Ben differente è la prima lettura. Il popolo di Israele si è confrontato in maniera drammatica con l’idolatria dei popoli circumvicini e, tra questi con tutti quei popoli che avevano anche un macabro rituale: sacrificare i bambini in nome degli dei. Il sacrificio era solenne ed era per cause di grossa entità: la costruzione di una casa, meglio ancora la fondazione di una città. Israele sente fremere le sue viscere di fronte a tutto questo e condanna apertamente questo comportamento. Dio è il Dio della vita, non si può assolutamente pensare che egli esiga il sacrificio di una vita, tantomeno della vita di un bambino. Anzi, la vita dell’indifeso, la vita del povero, va assolutamente tutelata, difesa, resa sacra. Onorare il nome di Dio significa, anzitutto, avere questo rispetto per la sacralità della vita. Da qui Israele produce un’ulteriore riflessione. Non solo per questo caso non bisogna seguire gli dei e le richieste folli che gli uomini mettono sulla bocca degli idoli, ma per qualsiasi caso! L’idolatria, di qualsiasi genere sia e qualsiasi cosa proponga, deve essere sempre bollata come contraria alla fede. Avere fede significa andare incontro al Dio della vita, difendere la vita in ogni momento e ad ogni costo, seguire la voce di Dio che è chiamata alla libertà, al bene, alla verità. Non esiste altro! Solo Dio è capace di dare senso alla vita dell’uomo, di riempirla, di dilatare al massimo la sua potenzialità di bene. Avere fede e seguire il Dio della vita significa fare tutto questo. L’antico testamento già capiva perfettamente ciò che l’azione di Gesù Cristo avrebbe poi rivelato senza ombra di dubbio né possibilità di confusione. Come abbiamo infatti visto anche nella scena evangelica di oggi.
Per noi.
Il problema viene ora posto a noi. Credo che già molte volte e in diversi contesti avete tutti avuto modo di riflettere sul senso dell’idolatria. Non voglio aggiungere nulla a quanto avete già potuto certamente leggere e pensare. Piuttosto non perderei l’occasione per riflettere sul senso della vita, proprio a partire da ciò che abbiamo vissuto quest’anno. Se volete, questa pagina estiva della liturgia può essere, per ciascuno di noi, occasione per riflettere sul senso dell’esistenza, sul senso della vita, sul bene che siamo chiamati a compiere, sulla potenza di bene che è dentro di noi e che, spesso, rischia di essere frenata non solo dal fascino e dal richiamo del male, ma anche dalla incapacità che abbiamo di aderire a tutte le possibilità concrete che abbiamo di fare del bene. Quante volte sono proprio le omissioni ad attanagliare la vita! Quante volte sono le possibilità di fare del bene che abbiamo e che lasciamo cadere a rinchiuderci in quell’orizzonte di idolatria che è la pigrizia, l’egoismo, il pensare solamente al proprio bene…
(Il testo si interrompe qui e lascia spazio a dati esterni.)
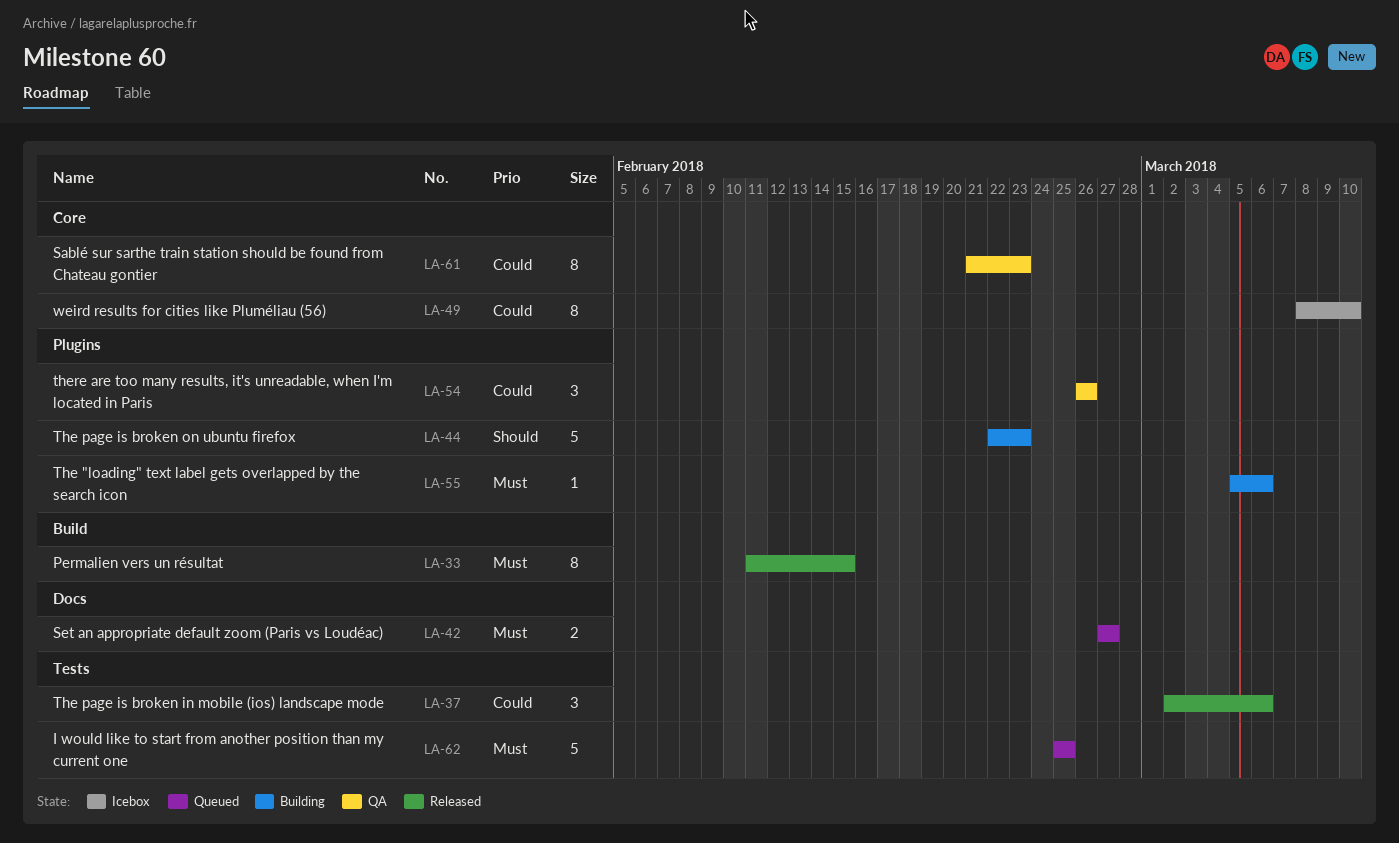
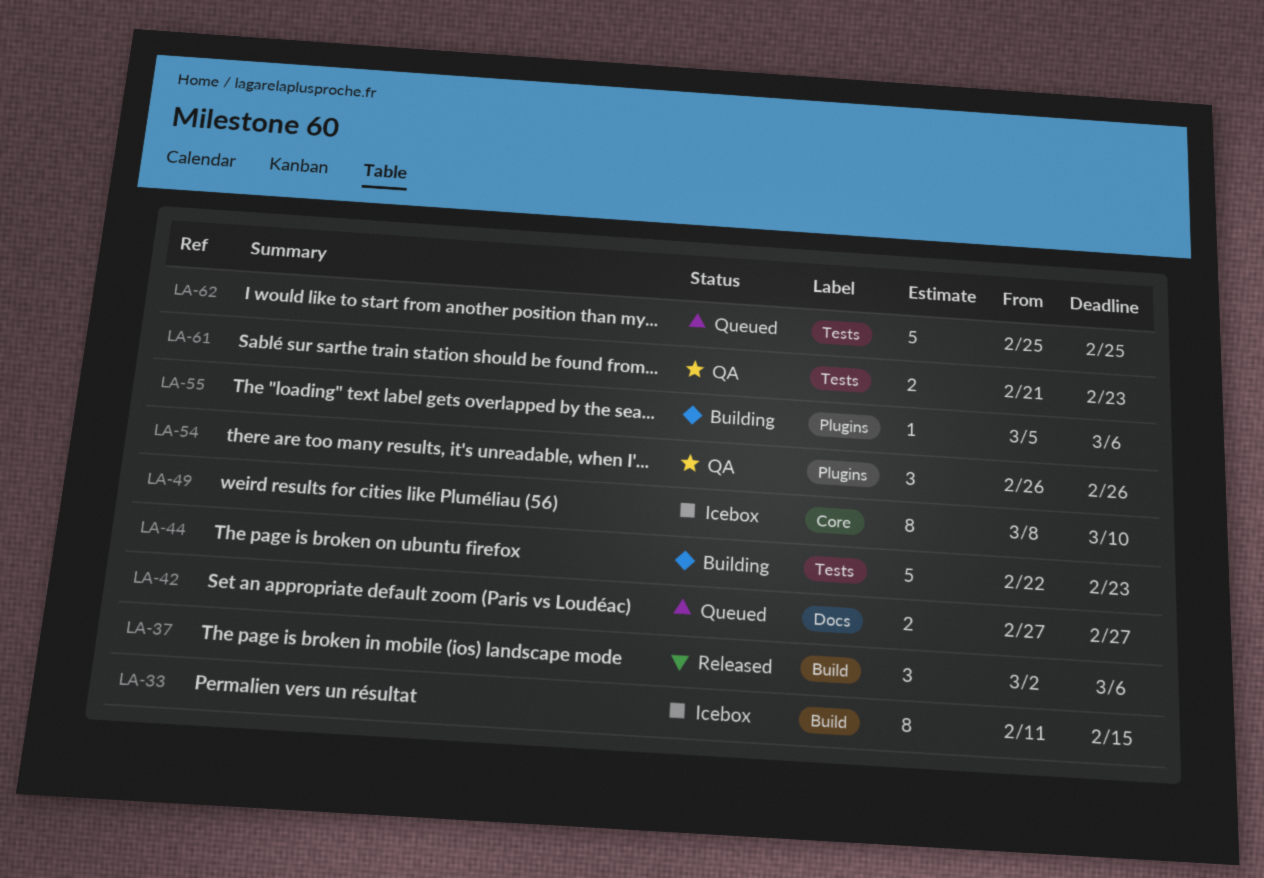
LA-33, status: Released -> Icebox
LA-37, label: Tests -> Build
LA-44, label: Plugins -> Tests
LA-61, label: Core -> Tests
LA-61, estimate: 8 -> 2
Così vorrei che tutti ci chiedessimo:
- Cosa ho imparato da ciò che ho vissuto quest’anno?
- Cosa dico sul senso della vita?
- Quali idoli servo?
- Quali possibilità di fare del bene tralascio, chiudendomi così nell’egoismo e nel ripiegamento su me stesso?
Chiediamo al Signore di liberarci, ora e sempre, dal rischio di idolatrie che non ci portano da nessuna parte.